Introducing The Hive, 35 Denton's Improbable and Enormous New Music Venue
The Hive is a gaping 12,000-square-foot warehouse at the edge of the 35 Denton umbrella, situated a few feet from the train tracks on the corner of Bell and Sycamore Streets. Next weekend, it will become the largest indoor music venue in Denton -- maybe for four days, and maybe for years to come.
A peek inside The Hive on Monday, February 25.
Thousands of festival-goers will walk through its doors to hear bands including Philadelphia weirdos Man Man, peruse a pop-up art fair and step up to one of its two full-service bars. Exactly two months ago, they'd have been standing in the middle of the still-operating Hyper-Head factory alongside massive heavy machinery churning out compressor tank valves.
"It got scary in late December," says 35 Denton creative director Kyle LaValley. "Anyone who came to the venue was like, 'You're fucking out of your mind.'"
It's safe to say that wasn't the first time LaValley has heard those words in the two years since she took over the upstart music festival. The first may have been when she agreed to take over the planning and oversight of an event featuring a couple hundred bands, for a starting salary of zero dollars. Last year's installment, the first to feature the now-permanent moniker 35 Denton, was successful enough that she and a few other core staffers now have actual salaries.
Last year's fest was so successful, in fact, that nearly every venue was at capacity and turning away patrons at the door. Along with programming director Natalie Davila, LaValley, who's 26, quickly started thinking about adding a large space for the overflow. But it wasn't until a creative mixer in the fall of 2012, hosted by Denton City Councilman Kevin Roden, that the opportunity presented itself.
They met Joe Northern, a real-estate investor who, with business partner Randy Smith, had recently bought the old Bell Street factory. His plan was to convert it into an entertainment hub with a music venue, restaurant and possibly something else -- a microbrewery, maybe. But neither had experience in the music or food business. "I'm a real estate guy," Smith says.

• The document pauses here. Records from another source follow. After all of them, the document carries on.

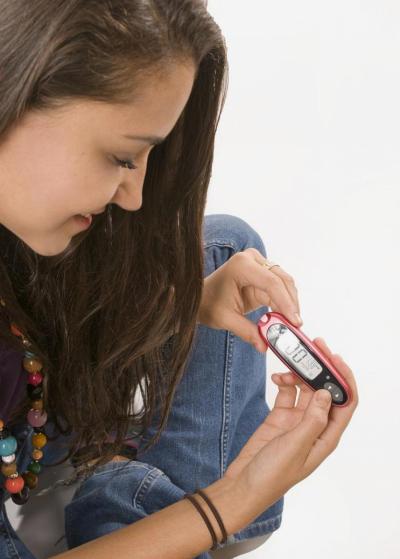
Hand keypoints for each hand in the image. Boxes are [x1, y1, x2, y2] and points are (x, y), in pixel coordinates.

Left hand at [198, 248, 301, 351]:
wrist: (200, 296)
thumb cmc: (208, 303)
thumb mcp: (225, 319)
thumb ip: (247, 331)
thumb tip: (265, 345)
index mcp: (241, 265)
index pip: (271, 283)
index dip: (286, 303)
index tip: (294, 322)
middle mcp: (252, 259)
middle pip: (282, 281)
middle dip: (291, 304)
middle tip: (296, 327)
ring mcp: (259, 264)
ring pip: (285, 284)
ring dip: (290, 304)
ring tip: (291, 325)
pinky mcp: (263, 273)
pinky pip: (280, 288)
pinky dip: (284, 303)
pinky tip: (285, 319)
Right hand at [223, 338, 358, 507]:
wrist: (243, 484)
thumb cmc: (272, 475)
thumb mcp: (295, 447)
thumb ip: (312, 420)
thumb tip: (327, 394)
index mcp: (326, 437)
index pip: (346, 403)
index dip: (344, 379)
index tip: (335, 358)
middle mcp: (315, 426)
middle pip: (326, 391)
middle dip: (323, 369)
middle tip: (314, 348)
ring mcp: (297, 421)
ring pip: (306, 388)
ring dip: (301, 374)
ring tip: (290, 364)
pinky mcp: (280, 417)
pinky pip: (287, 392)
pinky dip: (284, 381)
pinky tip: (277, 378)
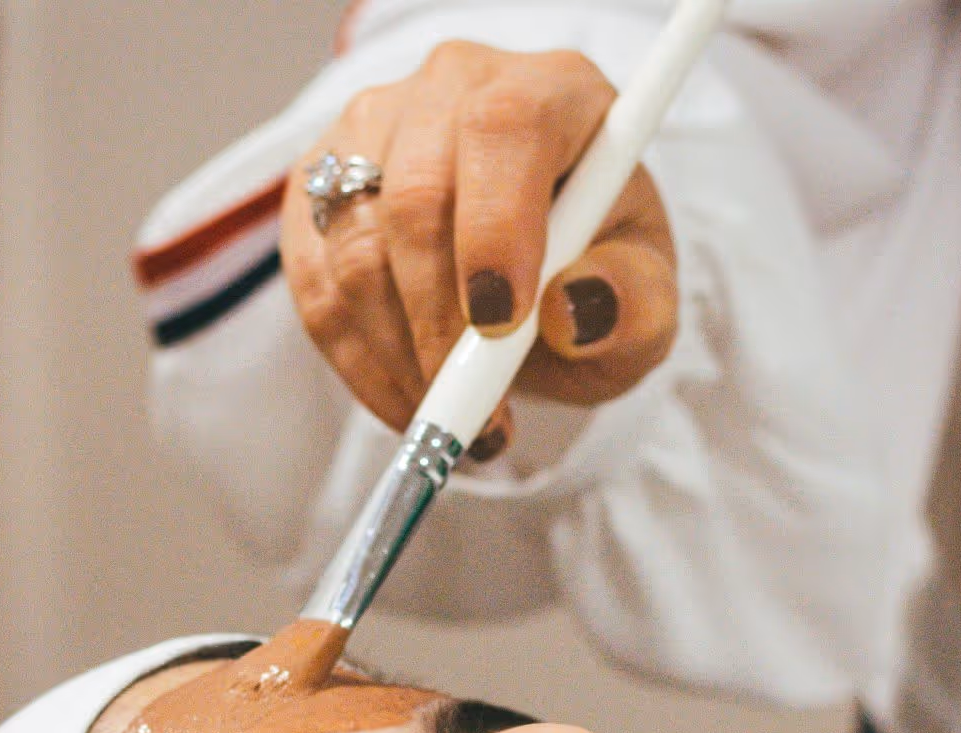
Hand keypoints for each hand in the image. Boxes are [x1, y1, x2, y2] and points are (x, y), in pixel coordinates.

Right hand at [280, 41, 679, 460]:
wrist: (540, 271)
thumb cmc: (597, 270)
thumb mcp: (645, 298)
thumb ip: (633, 304)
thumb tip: (576, 311)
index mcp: (551, 91)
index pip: (504, 129)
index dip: (494, 228)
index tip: (502, 325)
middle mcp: (453, 87)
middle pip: (415, 195)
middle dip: (439, 324)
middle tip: (478, 411)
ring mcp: (373, 128)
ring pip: (354, 246)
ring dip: (400, 355)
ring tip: (457, 418)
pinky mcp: (317, 182)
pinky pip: (315, 282)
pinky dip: (359, 361)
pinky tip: (408, 398)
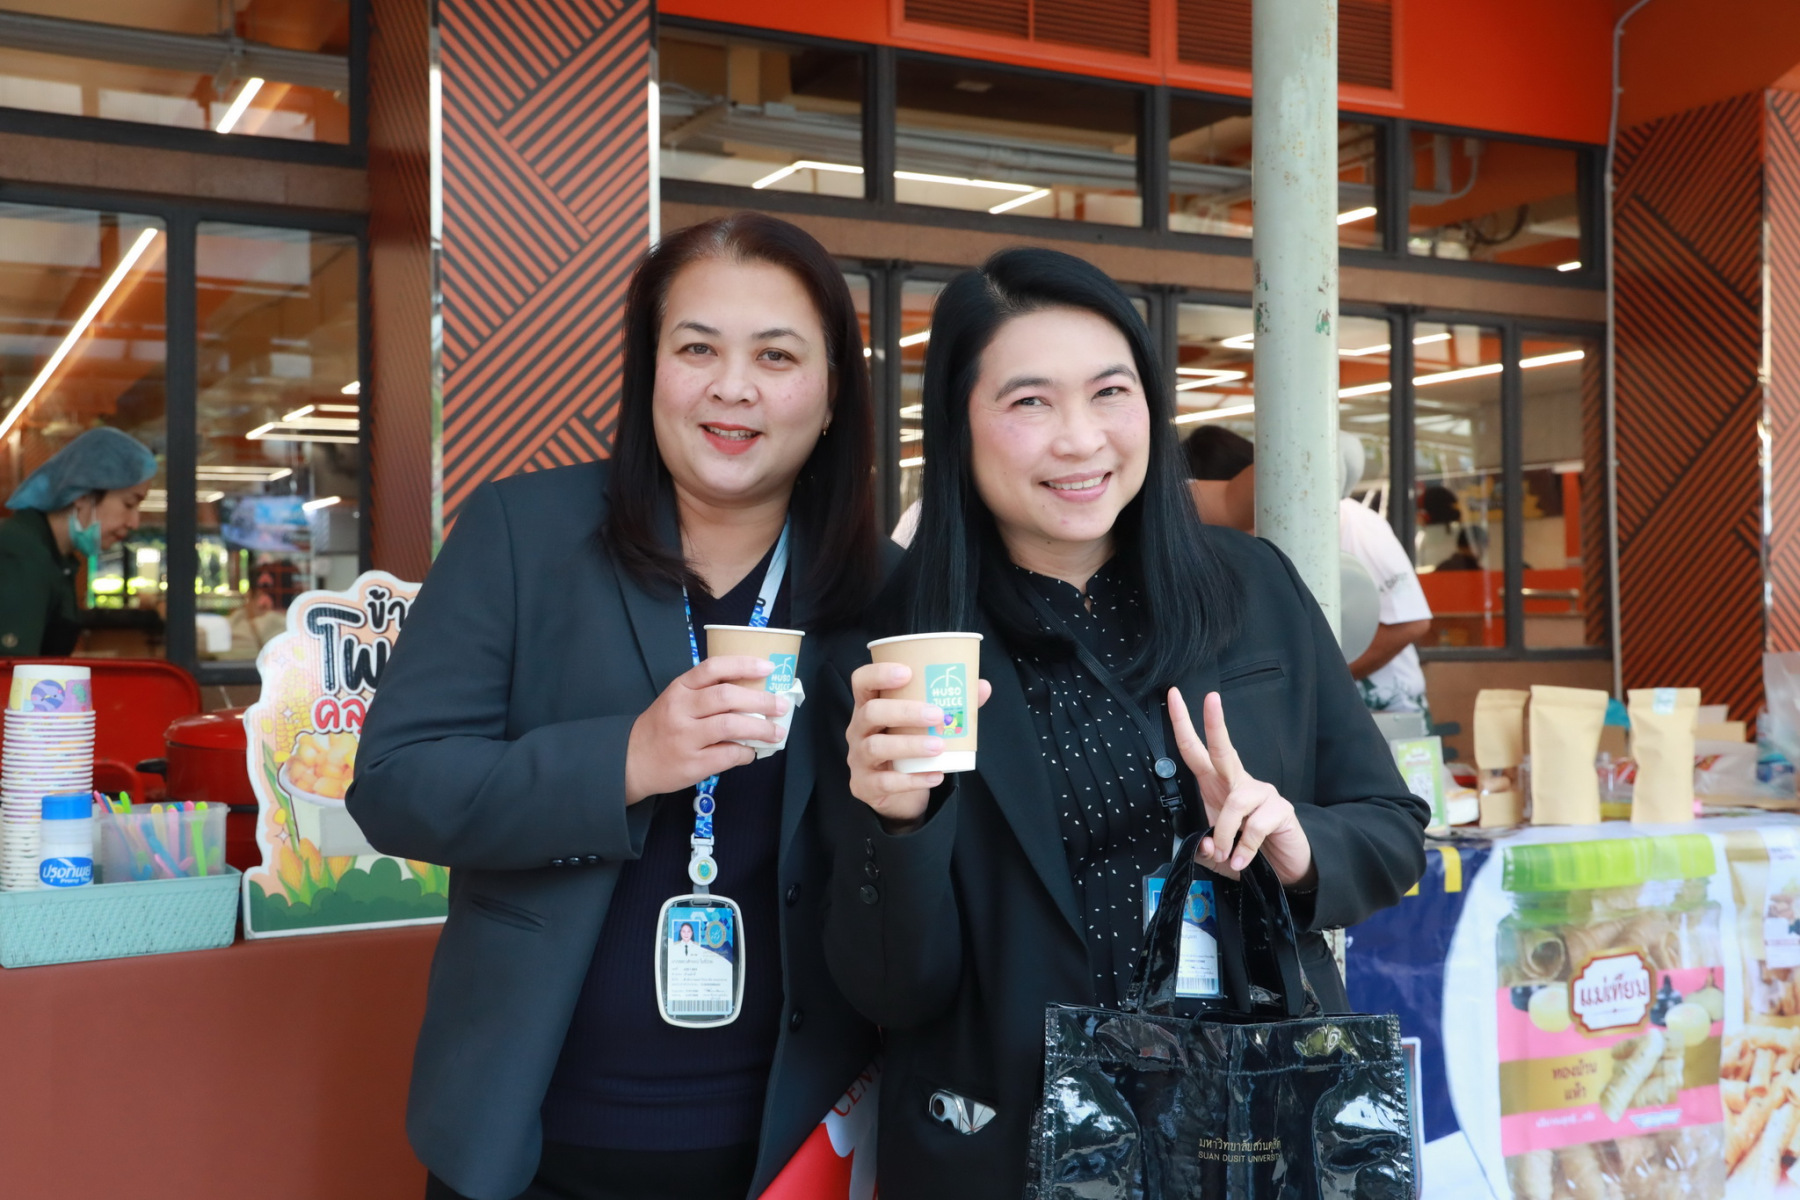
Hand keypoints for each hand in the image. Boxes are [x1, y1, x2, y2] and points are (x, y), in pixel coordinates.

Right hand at [624, 657, 789, 804]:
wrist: (631, 760)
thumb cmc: (662, 726)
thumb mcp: (677, 700)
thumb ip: (707, 693)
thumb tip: (755, 692)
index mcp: (679, 689)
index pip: (713, 668)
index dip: (743, 664)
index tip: (767, 666)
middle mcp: (681, 710)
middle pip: (726, 697)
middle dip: (760, 700)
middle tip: (781, 705)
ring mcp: (685, 738)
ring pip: (730, 726)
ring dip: (760, 728)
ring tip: (776, 732)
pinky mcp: (692, 764)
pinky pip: (728, 755)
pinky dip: (746, 753)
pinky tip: (751, 751)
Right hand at [846, 661, 991, 830]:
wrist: (892, 791)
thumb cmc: (906, 743)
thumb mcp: (919, 723)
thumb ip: (950, 704)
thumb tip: (982, 687)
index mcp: (869, 706)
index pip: (862, 682)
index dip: (879, 674)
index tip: (907, 672)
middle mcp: (858, 729)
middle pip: (870, 713)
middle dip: (904, 711)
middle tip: (936, 714)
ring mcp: (859, 758)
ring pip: (876, 747)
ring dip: (910, 745)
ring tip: (939, 746)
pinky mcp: (865, 785)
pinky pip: (885, 782)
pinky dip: (913, 780)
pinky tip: (936, 775)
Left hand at [1169, 688, 1315, 888]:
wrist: (1282, 870)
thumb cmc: (1245, 853)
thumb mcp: (1215, 853)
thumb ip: (1203, 848)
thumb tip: (1204, 843)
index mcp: (1217, 786)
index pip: (1197, 751)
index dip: (1184, 725)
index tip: (1172, 697)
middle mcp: (1239, 783)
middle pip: (1223, 749)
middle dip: (1213, 724)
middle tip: (1210, 698)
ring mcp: (1263, 794)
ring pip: (1235, 802)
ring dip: (1224, 832)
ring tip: (1225, 855)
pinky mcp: (1282, 810)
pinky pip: (1255, 826)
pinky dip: (1244, 848)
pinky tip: (1242, 860)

Enter LaValley, Davila and The Hive.
The arrangement between 35 Denton and the building's owners is, for now at least, a one-off. LaValley needed a large venue to help expand the festival, so she pitched the idea of a makeshift setup as a way of proving the space's viability to the government and citizens of Denton. (Hyper-Head moved to its new location in Valley View in early January.)
LaValley worked with the city to obtain the necessary permits to operate The Hive as a temporary event space. The festival and building owners split the costs (with Northern and Smith taking on a bit more) of the required renovations, including lighting, fire-suppression systems, emergency exits and the like.